◆ **課題**: 出典本文のうち「また、投資のリスクを避け、確」から「が重要になってくるでしょう。」までを、両端の語句も含めて一字一句そのまま書き写してください。

◆ **出典本文**:
◇ ◇ ◇
2. 「世帯年収700万円台」の平均貯蓄額はいくら?
総務省統計局「家計調査報告 貯蓄・負債編 二人以上の世帯 詳細結果 年次2024年」によると、二人以上・勤労世帯の平均貯蓄額は、年収700〜750万円の世帯で「1224万円」、年収750〜800万円の世帯で「1439万円」となりました。
年収700万円台の世帯では、「世帯主の配偶者のうち女性の有業率」が6割を超えており、共働き世帯が多い傾向にあることがうかがえます。
また、この有業率は年収が上がるほど高くなる傾向があり、前述したように世帯年収の高さには共働きの有無が大きく関係していると考えられます。
次章では、総務省統計局の調査結果をもとに、年収700万円台世帯の貯蓄額やその内訳について見ていきます。
2.1 世帯年収700万円台の「貯蓄額とその内訳」は?
総務省統計局「家計調査報告 貯蓄・負債編 二人以上の世帯 詳細結果 年次2024年」によると、世帯年収700万円台の貯蓄額とその内訳は下記のとおりです。
貯蓄の内訳をみると、預貯金が大半を占めており、投資に充てられている割合は比較的低い状況です。
これは、年収700万円台の世帯の8割以上が持ち家を所有しているため、住宅ローン返済に備えて預貯金を積み立てていることが背景にあると考えられます。
また、投資のリスクを避け、確実に資産を増やしたいという意識を持つ世帯も多いのかもしれません。
次章では、世帯年収700万円台の「負債額」と「純資産額」についても確認しておきましょう。
2.2 世帯年収700万円台の「負債額・純資産額」はいくら?
前章で紹介した貯蓄額は、あくまで「総額」であり、純粋に使える資金ではありません。
純貯蓄額とは、老後資金や教育費などに充てられる実質的な貯蓄のことで、総貯蓄額から住宅ローンや土地の負債額を差し引いた金額を指します。
総務省統計局のデータによると、年収700万円台の二人以上勤労世帯の「平均負債額」および「純貯蓄額」は以下のとおりです。
平均貯蓄額が1000万円を超えているため、「老後資金や教育費を十分に準備できている」と感じられますが、実際には負債額もほぼ同額の1000万円近くに達しており、純粋な貯蓄額は200万円程度にとどまっています。
近年の低金利環境では、預貯金だけでは十分な資産形成が難しいのが現実です。
長期的な資産形成を目指すうえで、投資信託や株式などを活用した分散投資の検討が重要になってくるでしょう。
◇ ◇ ◇
◆ **収集データ**:
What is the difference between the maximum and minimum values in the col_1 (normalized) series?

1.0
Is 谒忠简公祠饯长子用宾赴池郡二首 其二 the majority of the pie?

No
◇ ◇ ◇
◆ **解答**:
また、投資のリスクを避け、確実に資産を増やしたいという意識を持つ世帯も多いのかもしれません。
次章では、世帯年収700万円台の「負債額」と「純資産額」についても確認しておきましょう。
2.2 世帯年収700万円台の「負債額・純資産額」はいくら?
前章で紹介した貯蓄額は、あくまで「総額」であり、純粋に使える資金ではありません。
純貯蓄額とは、老後資金や教育費などに充てられる実質的な貯蓄のことで、総貯蓄額から住宅ローンや土地の負債額を差し引いた金額を指します。
総務省統計局のデータによると、年収700万円台の二人以上勤労世帯の「平均負債額」および「純貯蓄額」は以下のとおりです。
平均貯蓄額が1000万円を超えているため、「老後資金や教育費を十分に準備できている」と感じられますが、実際には負債額もほぼ同額の1000万円近くに達しており、純粋な貯蓄額は200万円程度にとどまっています。
近年の低金利環境では、預貯金だけでは十分な資産形成が難しいのが現実です。
長期的な資産形成を目指すうえで、投資信託や株式などを活用した分散投資の検討が重要になってくるでしょう。